→ Problem description
In how many lines of the data does the word "veganen" appear? Reply with the number only.
BEGIN Entries supplied
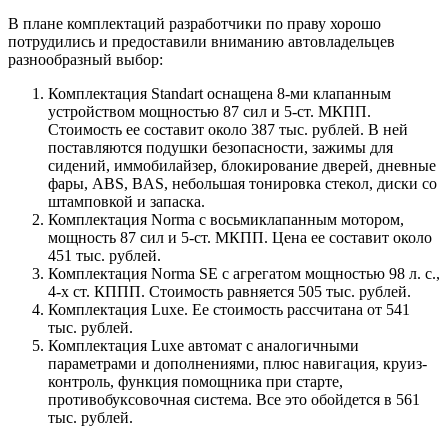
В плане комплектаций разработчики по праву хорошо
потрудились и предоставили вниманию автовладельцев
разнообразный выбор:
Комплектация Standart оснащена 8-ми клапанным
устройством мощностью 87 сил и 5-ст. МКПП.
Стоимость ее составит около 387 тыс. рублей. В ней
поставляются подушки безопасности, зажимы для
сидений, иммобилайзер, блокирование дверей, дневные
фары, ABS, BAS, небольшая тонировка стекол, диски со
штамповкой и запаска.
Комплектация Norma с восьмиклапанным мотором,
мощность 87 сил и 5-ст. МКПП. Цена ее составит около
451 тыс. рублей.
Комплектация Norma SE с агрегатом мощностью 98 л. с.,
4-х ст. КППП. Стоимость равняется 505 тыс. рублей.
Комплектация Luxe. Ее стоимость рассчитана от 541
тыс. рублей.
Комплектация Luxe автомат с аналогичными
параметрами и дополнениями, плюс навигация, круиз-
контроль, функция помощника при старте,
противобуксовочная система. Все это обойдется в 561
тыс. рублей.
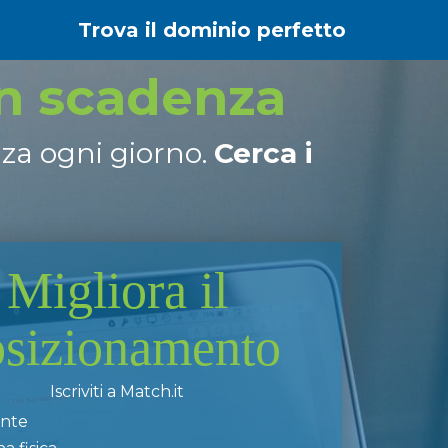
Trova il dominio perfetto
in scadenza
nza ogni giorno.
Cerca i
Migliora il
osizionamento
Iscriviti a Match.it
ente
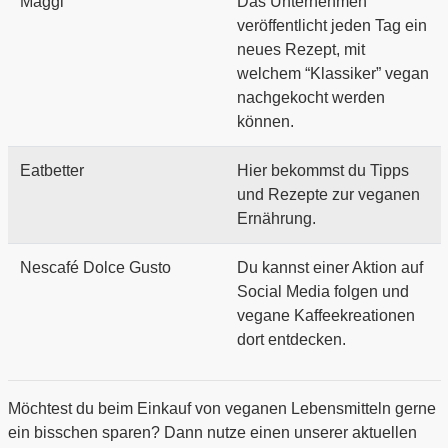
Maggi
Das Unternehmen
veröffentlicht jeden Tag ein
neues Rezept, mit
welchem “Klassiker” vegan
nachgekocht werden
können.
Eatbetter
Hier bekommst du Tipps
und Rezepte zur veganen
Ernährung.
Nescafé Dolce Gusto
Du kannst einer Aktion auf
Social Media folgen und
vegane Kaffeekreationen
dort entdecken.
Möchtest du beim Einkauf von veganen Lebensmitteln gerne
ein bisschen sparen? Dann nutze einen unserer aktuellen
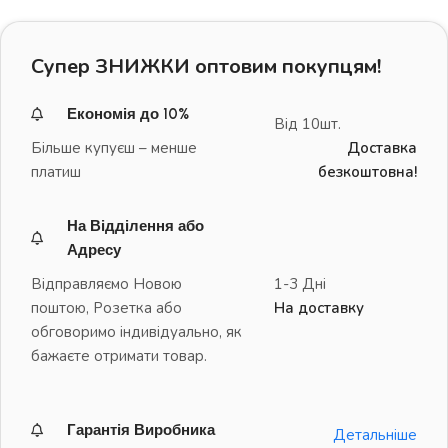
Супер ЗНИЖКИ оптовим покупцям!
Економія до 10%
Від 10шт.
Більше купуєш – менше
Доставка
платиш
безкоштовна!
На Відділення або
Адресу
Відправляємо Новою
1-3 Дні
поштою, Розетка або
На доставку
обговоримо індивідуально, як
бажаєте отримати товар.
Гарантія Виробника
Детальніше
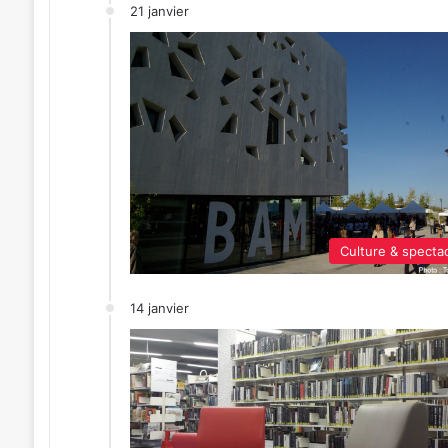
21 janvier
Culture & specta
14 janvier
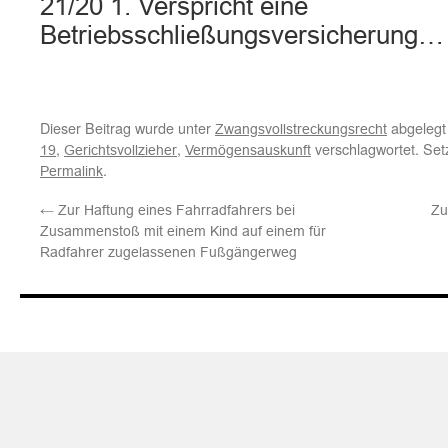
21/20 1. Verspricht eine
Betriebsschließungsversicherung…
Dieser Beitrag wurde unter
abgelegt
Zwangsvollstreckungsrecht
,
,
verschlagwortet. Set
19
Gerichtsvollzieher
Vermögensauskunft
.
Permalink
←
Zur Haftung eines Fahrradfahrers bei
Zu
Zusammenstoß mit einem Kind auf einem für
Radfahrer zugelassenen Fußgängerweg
END Entries supplied
→ Answer box
2